Examples of Webtrends Move to Increased Openness
by Bill Ives
I recently spoke again with Jascha Kaykas-Wolff at the Webtrends Engage event in New Orleans. Â We continued the topic I started with Alex Yoder, their CEO (see Webtrends Promotes Openness in its Product and Company Strategy). Jascha gave me some concrete examples of how this openness is being put into practice.
Spirit Airlines is a new Webtrends customer. They use the target capabilities in the Optimize suite to provide individualized offers to customers. The Webtrends Visitor Data Mart allows this to occur as it can take data from several sources to provide a complete picture of customer activities. Webtrends can give a company both aggregated customer data and data on specific individuals across all channels.
In the case of Spirit Air, the company can look at a customer’s prior activity and provide special fares and seating to reward their most active customers. This data scanning through the Visitor Data Mart and the special offers through Optimize happens on the fly because of the open architecture implemented by Webtrends. The ability to combine these tools on the fly also provides a useful feedback loop to conduct tests of offers and other Web site components.

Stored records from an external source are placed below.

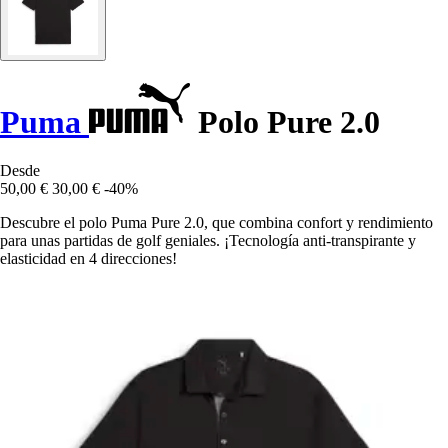
Puma
Polo Pure 2.0
Desde
50,00 €
30,00 €
-40%
Descubre el polo Puma Pure 2.0, que combina confort y rendimiento
para unas partidas de golf geniales. ¡Tecnología anti-transpirante y
elasticidad en 4 direcciones!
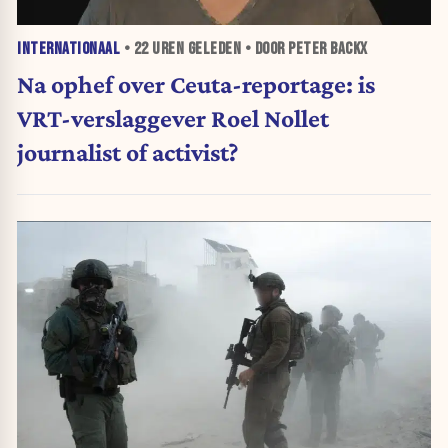
INTERNATIONAAL
•
22 UREN
GELEDEN • DOOR PETER BACKX
Na ophef over Ceuta-reportage: is
VRT-verslaggever Roel Nollet
journalist of activist?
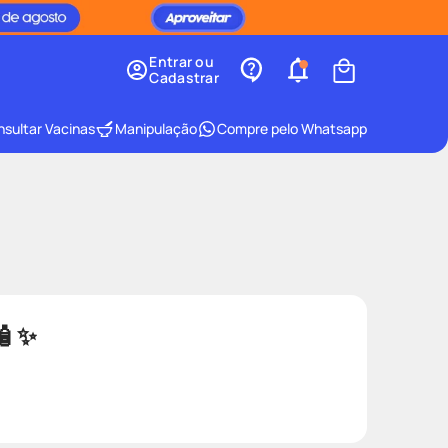
Entrar ou
Cadastrar
sultar Vacinas
Manipulação
Compre pelo Whatsapp
🧴✨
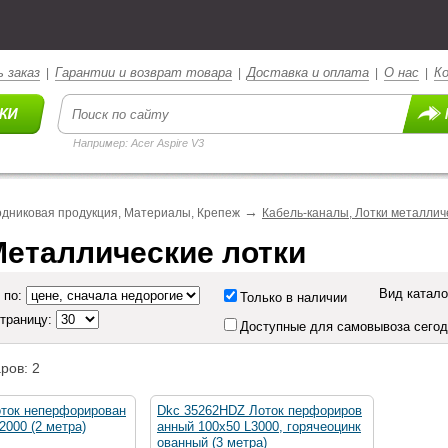
 заказ
Гарантии и возврат товара
Доставка и оплата
О нас
К
|
|
|
|
Например: Acer Aspire V3
→
дниковая продукция, Материалы, Крепеж
Кабель-каналы, Лотки металлич
еталлические лотки
Вид катало
 по:
Только в наличии
страницу:
Доступные для самовывоза сего
ров: 2
оток неперфорирован
Dkc 35262HDZ Лоток перфориров
2000 (2 метра)
анный 100х50 L3000, горячеоцинк
ованный (3 метра)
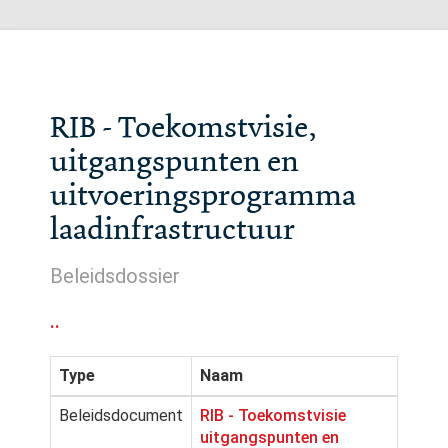
RIB - Toekomstvisie,
uitgangspunten en
uitvoeringsprogramma
laadinfrastructuur
Beleidsdossier
..
Type
Naam
Beleidsdocument
RIB - Toekomstvisie
uitgangspunten en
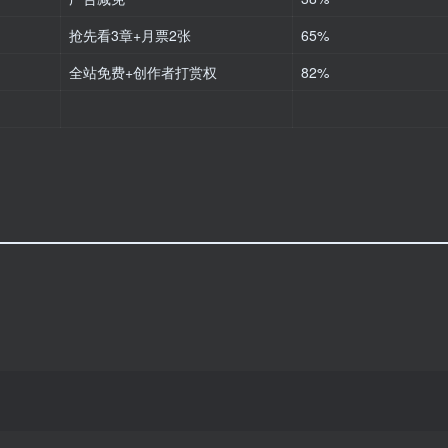
抢先看3章+月票2张
65%
全站免费+创作者打赏权
82%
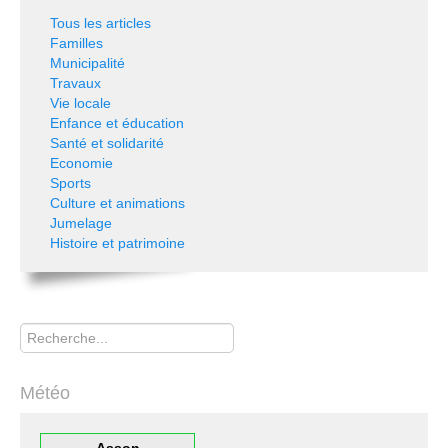
Tous les articles
Familles
Municipalité
Travaux
Vie locale
Enfance et éducation
Santé et solidarité
Economie
Sports
Culture et animations
Jumelage
Histoire et patrimoine
Rechercher
Météo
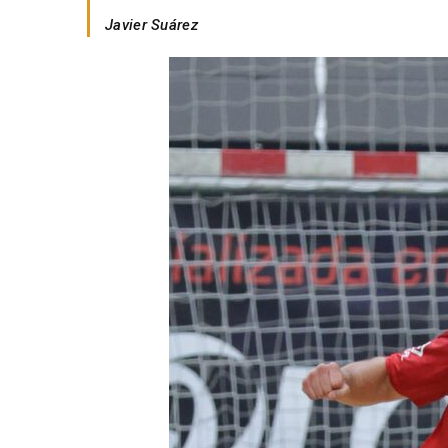
Javier Suárez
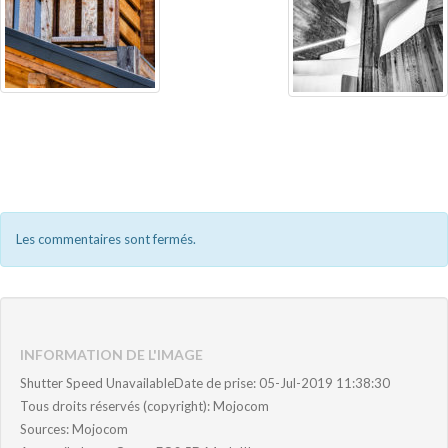
Les commentaires sont fermés.
INFORMATION DE L'IMAGE
Shutter Speed UnavailableDate de prise: 05-Jul-2019 11:38:30
Tous droits réservés (copyright): Mojocom
Sources: Mojocom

Cabelas is another client. It is a large retail sporting goods outfitter that uses Webtrends Analytics 9. They can collect customer data online and bring it into their enterprise data mining tools. Traditionally, Web data was not integrated with offline data but the open architecture within Webtrends allows for this combination. This allows for the combination of online and in-store transactions so they can better reward customers in their frequent purchasing program.
It goes beyond this to allow Cabelas to better infer customer intensions and respond appropriately. For example, a customer might start to buy some camping gear online but back out. Then they might get some of the purchases at the store the next day. Now Cabelas can make a special offer to them to complete the purchase of related items for their upcoming camping trip.
If the population within Facebook was a country it would be the fourth largest in the World. This makes Facebook an emerging frontier for online marketing. It uses its own technology that does not allow for Javascript so this makes data collection more difficult. Webtrends is working to provide more access to Facebook data for its customers.
With their data collection APIs Webtrends has found a way to connect some portions of Facebook data. A brand can set up a Facebook fan page and provide an application connected to this fan page. Using Webtrends they can access all of the data connected with the Facebook application.
To promote this Facebook related capability, Webtrends has launched a Great Data Giveaway Contest for customer intelligence analysts. To enter, a person has to register on the Webtrends fan page, give Webtrends some information about themselves and state what they would do with the data. They also have to share this activity with their friends. There has been a great response so far. Webtrends will now be able to look at the data from the contest entries and decide which ones to involve in sales activities.
Jascha said the use of traditional standalone micro-sites that brands set up for their customers and prospects have been hurt by Facebook. While you lose a lot of control over data collection with Facebook it brings a ready-made audience. Now Webtrends is working to provide further access to Facebook related data to support this trend. This move is part of the larger Webtrends effort to extend the reach of customer data collection beyond traditional online sources to both reach back into more old school offline sources and the many new school social media sources that keep emerging.